Exercise: Return the lines below in which the string "those" occurs.
|---|
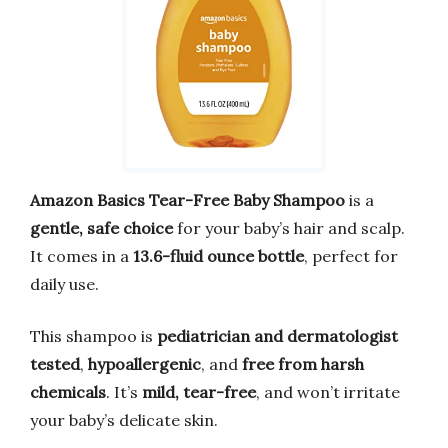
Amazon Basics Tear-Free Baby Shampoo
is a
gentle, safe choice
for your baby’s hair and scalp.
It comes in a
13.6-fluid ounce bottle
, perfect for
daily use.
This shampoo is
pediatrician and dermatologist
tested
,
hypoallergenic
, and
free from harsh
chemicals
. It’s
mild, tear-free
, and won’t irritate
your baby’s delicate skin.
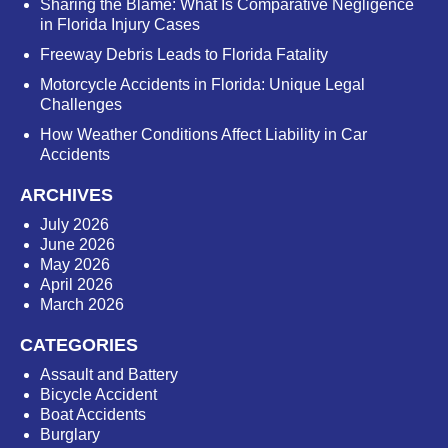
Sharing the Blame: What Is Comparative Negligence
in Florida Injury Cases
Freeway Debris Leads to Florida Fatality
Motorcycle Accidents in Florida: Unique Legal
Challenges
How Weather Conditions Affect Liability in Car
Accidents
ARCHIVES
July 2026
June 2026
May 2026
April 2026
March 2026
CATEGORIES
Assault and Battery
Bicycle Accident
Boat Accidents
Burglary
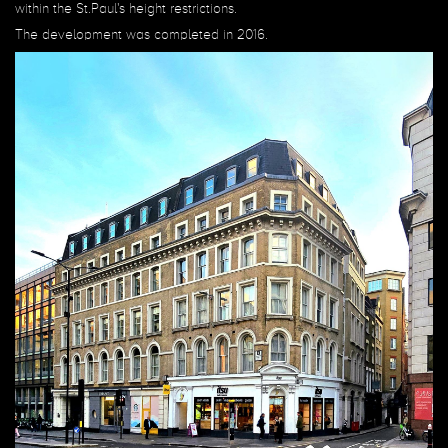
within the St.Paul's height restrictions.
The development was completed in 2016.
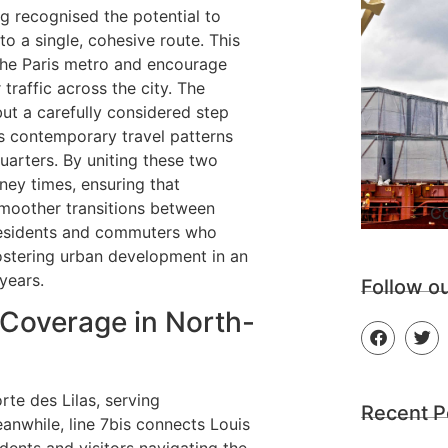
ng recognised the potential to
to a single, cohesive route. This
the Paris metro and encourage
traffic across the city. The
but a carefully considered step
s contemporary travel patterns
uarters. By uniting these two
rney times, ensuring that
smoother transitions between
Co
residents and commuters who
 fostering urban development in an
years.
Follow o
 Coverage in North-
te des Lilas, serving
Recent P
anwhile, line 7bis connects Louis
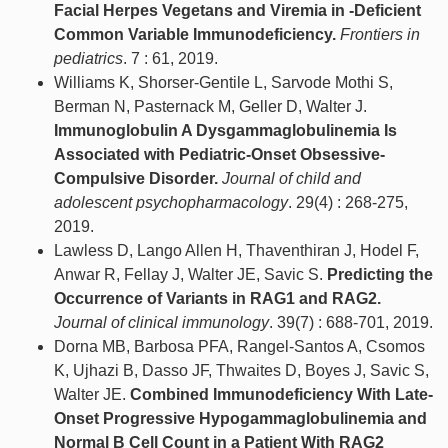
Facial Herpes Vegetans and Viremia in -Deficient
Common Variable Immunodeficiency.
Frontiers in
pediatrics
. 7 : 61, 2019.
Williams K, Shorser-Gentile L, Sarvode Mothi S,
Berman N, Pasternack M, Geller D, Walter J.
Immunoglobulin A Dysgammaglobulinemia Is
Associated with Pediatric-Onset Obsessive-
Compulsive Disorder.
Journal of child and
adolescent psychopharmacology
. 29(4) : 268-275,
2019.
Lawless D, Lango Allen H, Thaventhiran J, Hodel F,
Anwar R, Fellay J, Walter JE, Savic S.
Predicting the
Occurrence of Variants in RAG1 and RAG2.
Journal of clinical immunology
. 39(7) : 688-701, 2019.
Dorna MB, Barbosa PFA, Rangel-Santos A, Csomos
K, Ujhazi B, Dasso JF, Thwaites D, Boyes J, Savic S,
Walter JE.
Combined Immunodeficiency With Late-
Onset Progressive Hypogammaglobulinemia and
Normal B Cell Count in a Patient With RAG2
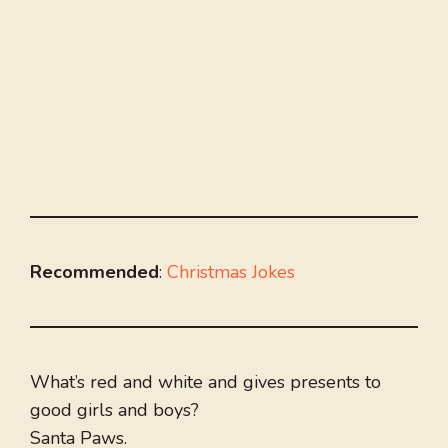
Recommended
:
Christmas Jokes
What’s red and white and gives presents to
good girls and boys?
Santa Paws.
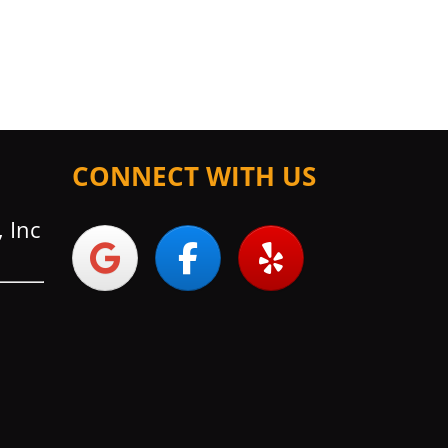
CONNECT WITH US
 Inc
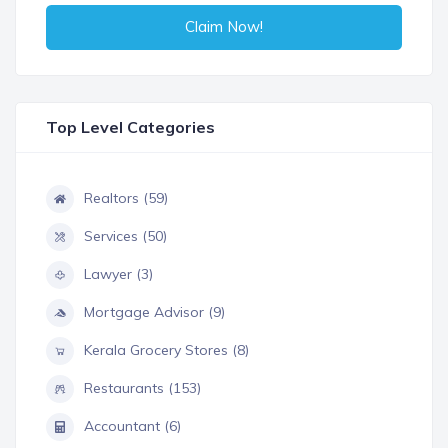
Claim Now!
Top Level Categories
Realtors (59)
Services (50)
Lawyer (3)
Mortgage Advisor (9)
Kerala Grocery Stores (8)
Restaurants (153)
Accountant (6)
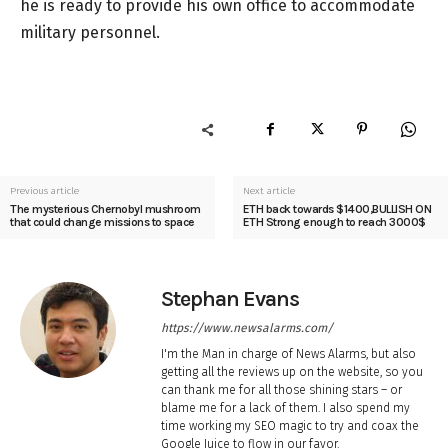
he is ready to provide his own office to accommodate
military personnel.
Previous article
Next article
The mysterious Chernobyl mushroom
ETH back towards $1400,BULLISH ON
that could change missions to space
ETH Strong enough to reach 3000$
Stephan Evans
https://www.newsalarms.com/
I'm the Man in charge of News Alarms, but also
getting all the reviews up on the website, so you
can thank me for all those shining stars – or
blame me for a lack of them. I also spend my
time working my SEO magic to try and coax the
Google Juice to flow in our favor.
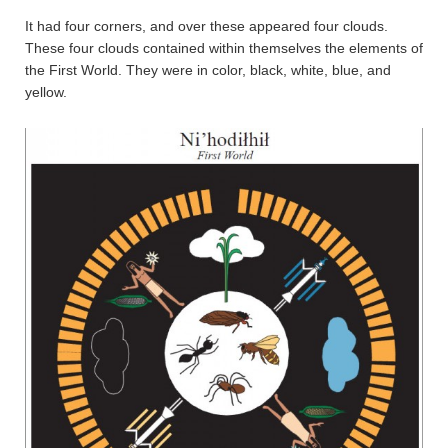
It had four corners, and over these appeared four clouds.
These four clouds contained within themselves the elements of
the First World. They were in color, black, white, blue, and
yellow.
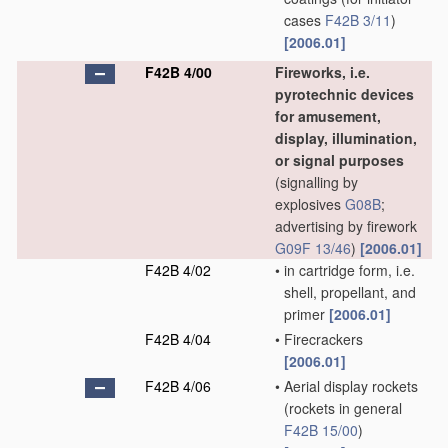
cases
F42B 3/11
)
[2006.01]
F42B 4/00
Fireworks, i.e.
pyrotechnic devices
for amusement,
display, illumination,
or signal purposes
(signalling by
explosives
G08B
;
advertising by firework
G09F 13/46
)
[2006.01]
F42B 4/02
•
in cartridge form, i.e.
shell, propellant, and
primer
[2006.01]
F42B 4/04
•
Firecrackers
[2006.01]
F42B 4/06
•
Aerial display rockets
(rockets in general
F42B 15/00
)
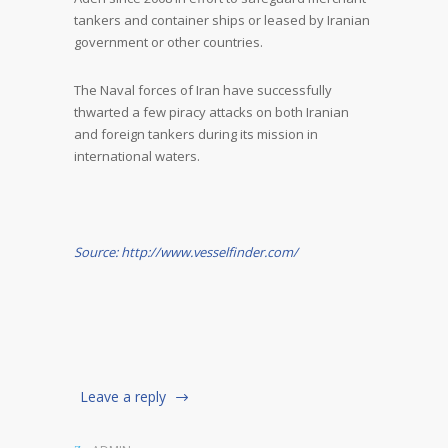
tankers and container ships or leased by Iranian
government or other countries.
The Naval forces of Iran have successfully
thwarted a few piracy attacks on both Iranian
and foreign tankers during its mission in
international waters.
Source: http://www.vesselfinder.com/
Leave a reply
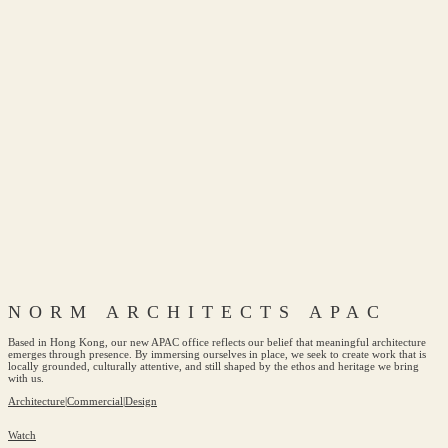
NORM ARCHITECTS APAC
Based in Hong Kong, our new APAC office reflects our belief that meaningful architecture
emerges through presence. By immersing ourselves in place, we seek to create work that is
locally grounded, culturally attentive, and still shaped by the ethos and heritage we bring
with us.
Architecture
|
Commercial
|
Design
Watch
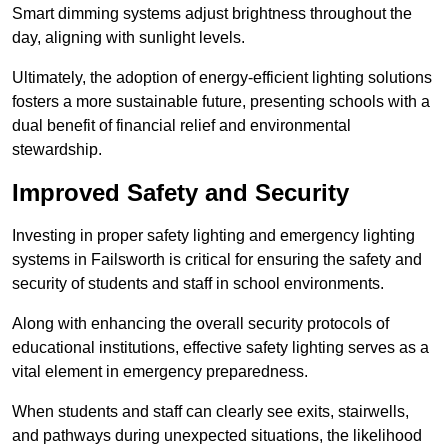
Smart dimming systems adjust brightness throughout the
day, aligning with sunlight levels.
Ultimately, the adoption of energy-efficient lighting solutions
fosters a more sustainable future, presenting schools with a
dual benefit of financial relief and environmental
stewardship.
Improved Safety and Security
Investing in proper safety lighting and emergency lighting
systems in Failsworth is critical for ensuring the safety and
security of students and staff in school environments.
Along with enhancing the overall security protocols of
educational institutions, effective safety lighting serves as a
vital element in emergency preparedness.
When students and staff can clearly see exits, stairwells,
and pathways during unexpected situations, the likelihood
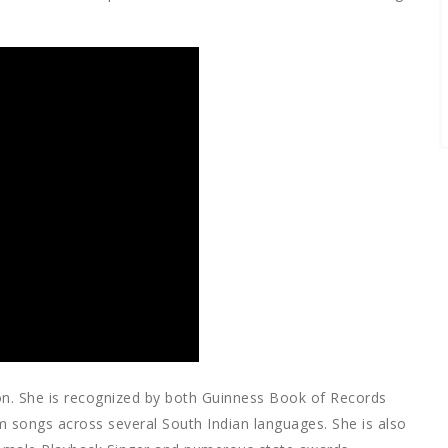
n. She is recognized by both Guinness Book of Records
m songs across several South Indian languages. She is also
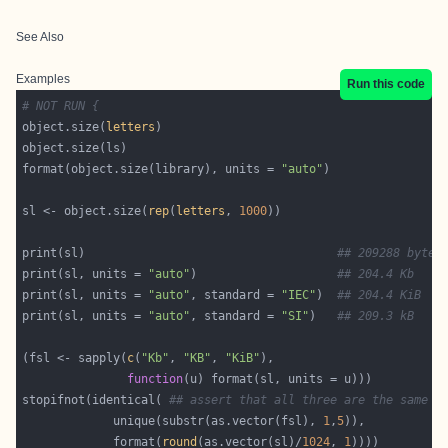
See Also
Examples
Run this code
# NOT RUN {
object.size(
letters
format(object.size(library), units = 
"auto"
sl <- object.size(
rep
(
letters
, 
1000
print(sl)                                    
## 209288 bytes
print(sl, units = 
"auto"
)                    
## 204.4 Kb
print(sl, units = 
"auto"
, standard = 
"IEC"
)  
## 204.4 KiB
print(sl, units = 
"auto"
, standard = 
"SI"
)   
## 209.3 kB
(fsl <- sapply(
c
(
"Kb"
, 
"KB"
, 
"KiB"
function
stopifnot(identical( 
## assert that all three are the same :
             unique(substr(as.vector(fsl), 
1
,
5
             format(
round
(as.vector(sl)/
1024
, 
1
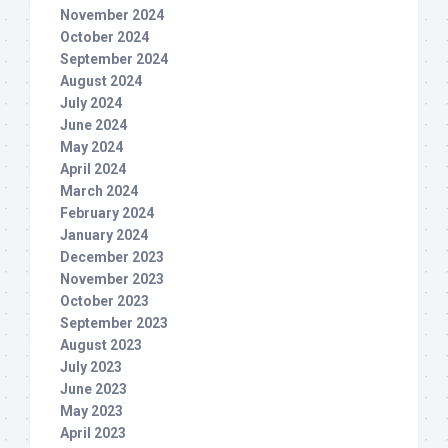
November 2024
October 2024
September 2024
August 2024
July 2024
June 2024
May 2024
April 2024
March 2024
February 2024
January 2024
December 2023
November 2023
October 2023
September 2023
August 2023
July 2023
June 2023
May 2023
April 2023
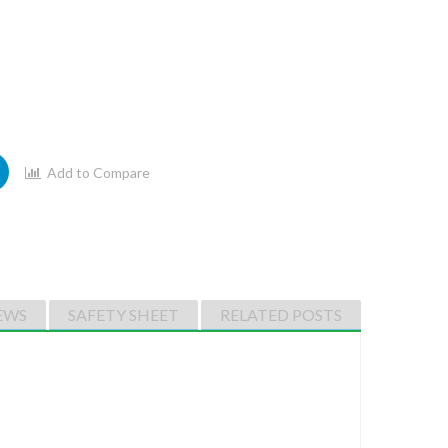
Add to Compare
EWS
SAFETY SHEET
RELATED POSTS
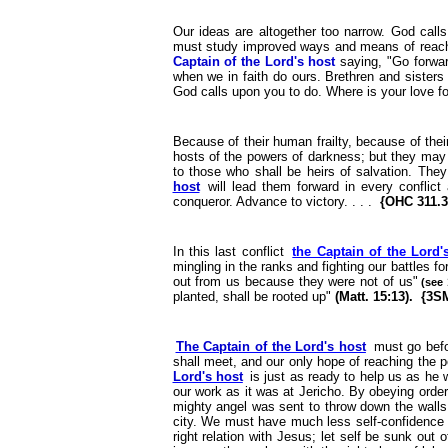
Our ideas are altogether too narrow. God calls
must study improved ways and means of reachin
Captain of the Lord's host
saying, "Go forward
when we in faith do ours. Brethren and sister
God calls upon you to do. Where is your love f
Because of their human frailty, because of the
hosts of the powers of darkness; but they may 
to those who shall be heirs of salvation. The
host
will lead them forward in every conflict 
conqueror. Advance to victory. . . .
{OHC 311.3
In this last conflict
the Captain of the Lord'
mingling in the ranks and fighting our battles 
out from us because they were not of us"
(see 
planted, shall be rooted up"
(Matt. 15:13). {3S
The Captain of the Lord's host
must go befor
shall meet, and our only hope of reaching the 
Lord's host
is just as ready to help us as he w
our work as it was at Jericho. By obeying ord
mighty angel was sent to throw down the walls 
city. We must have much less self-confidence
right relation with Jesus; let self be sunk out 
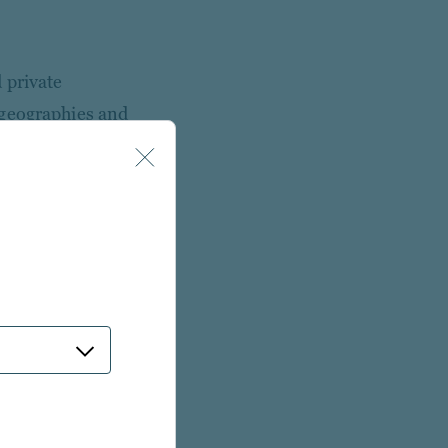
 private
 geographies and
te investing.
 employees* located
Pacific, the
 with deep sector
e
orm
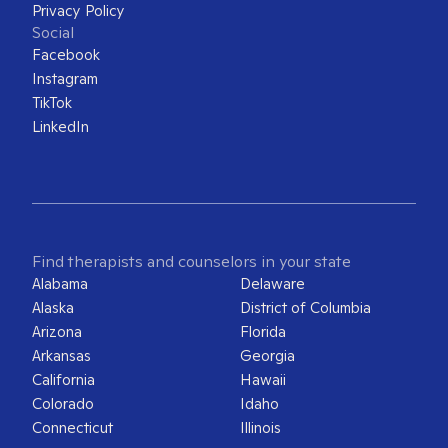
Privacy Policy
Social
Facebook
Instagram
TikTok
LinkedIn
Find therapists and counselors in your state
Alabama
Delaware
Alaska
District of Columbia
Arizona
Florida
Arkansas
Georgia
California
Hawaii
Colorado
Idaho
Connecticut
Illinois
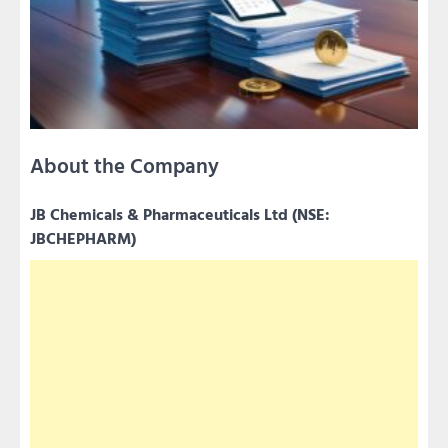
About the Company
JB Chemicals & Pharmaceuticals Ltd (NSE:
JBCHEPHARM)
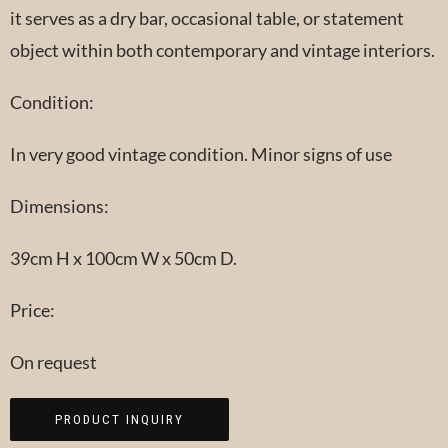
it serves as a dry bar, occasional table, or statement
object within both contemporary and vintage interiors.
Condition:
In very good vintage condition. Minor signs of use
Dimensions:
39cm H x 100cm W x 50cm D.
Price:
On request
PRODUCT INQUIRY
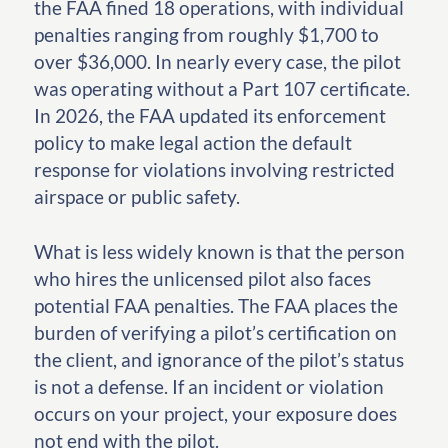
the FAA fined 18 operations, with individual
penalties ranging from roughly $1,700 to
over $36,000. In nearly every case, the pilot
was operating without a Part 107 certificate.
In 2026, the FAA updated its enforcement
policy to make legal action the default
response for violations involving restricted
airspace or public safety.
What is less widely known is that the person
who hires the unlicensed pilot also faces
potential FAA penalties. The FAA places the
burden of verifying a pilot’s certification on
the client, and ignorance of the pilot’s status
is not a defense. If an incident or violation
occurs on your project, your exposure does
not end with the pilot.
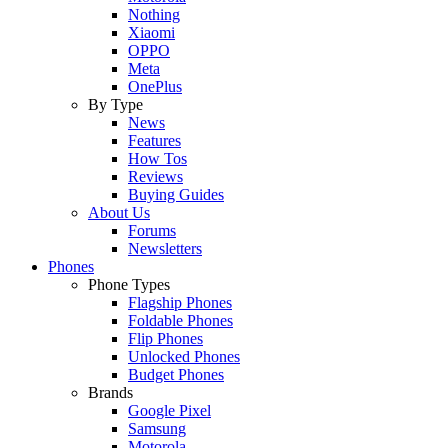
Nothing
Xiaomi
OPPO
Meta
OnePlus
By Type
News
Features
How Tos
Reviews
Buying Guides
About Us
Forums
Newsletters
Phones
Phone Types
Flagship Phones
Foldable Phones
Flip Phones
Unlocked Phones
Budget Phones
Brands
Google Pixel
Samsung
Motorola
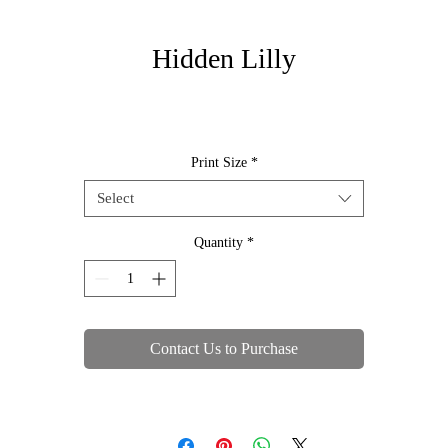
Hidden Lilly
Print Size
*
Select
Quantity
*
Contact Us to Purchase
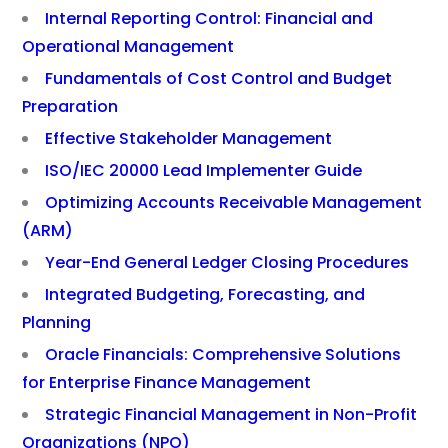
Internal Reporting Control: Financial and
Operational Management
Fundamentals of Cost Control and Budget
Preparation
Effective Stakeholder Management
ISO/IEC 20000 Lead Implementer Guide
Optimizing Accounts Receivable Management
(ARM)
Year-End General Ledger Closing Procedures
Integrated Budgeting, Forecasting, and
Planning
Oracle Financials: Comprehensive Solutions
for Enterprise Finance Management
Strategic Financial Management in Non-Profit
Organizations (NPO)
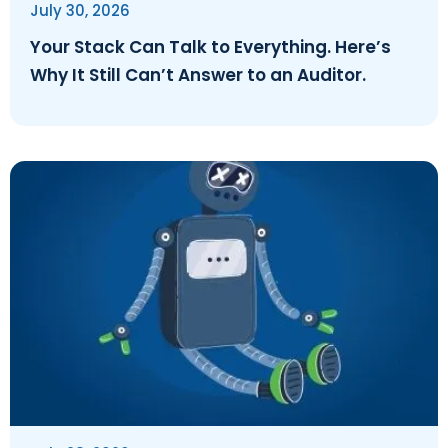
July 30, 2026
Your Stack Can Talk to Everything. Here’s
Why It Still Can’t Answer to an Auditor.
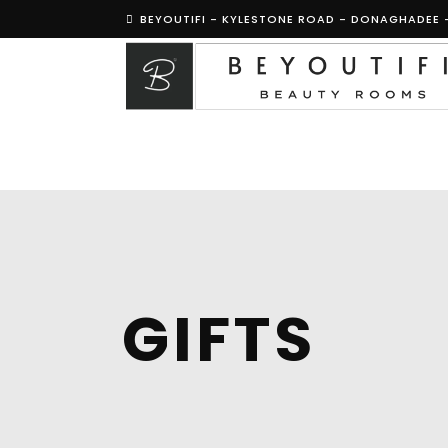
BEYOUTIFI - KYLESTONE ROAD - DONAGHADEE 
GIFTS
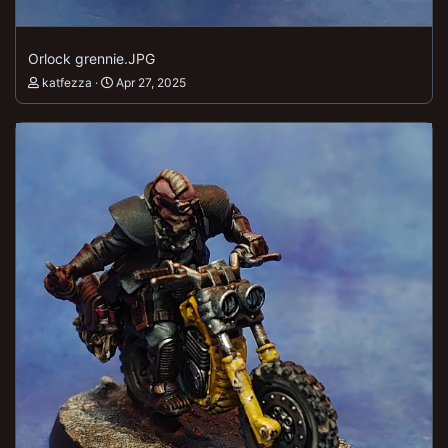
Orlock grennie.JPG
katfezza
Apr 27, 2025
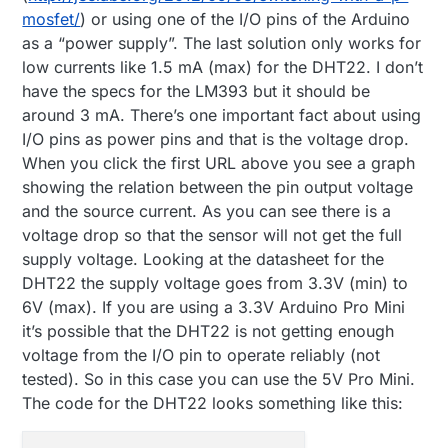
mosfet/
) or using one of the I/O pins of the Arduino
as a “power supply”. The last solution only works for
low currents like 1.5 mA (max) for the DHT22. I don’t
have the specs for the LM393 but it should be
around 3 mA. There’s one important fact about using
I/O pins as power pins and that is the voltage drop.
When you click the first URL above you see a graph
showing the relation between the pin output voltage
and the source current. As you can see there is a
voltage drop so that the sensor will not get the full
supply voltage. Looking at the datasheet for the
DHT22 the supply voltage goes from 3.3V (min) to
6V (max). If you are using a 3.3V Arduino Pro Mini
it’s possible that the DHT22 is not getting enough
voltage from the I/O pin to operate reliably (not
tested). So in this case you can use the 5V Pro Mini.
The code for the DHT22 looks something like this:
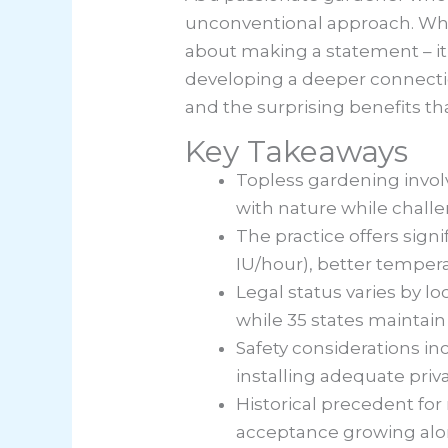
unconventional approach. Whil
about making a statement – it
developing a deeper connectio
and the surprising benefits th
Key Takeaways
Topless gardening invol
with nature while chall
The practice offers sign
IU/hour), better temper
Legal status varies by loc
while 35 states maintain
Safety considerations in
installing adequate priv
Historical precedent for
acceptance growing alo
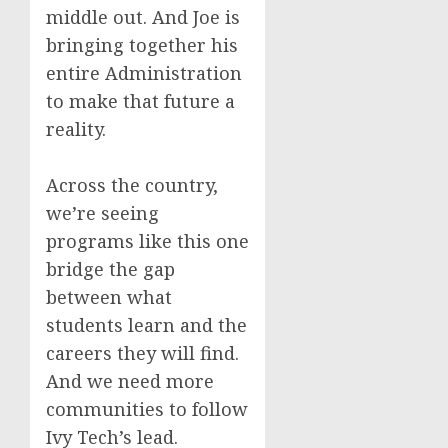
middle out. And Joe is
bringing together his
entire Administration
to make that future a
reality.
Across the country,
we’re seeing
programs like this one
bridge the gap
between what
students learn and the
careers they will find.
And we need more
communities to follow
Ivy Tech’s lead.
|---|
Answer to the exercise:
can thank me for all those shining stars – or
to those who shall be heirs of salvation. The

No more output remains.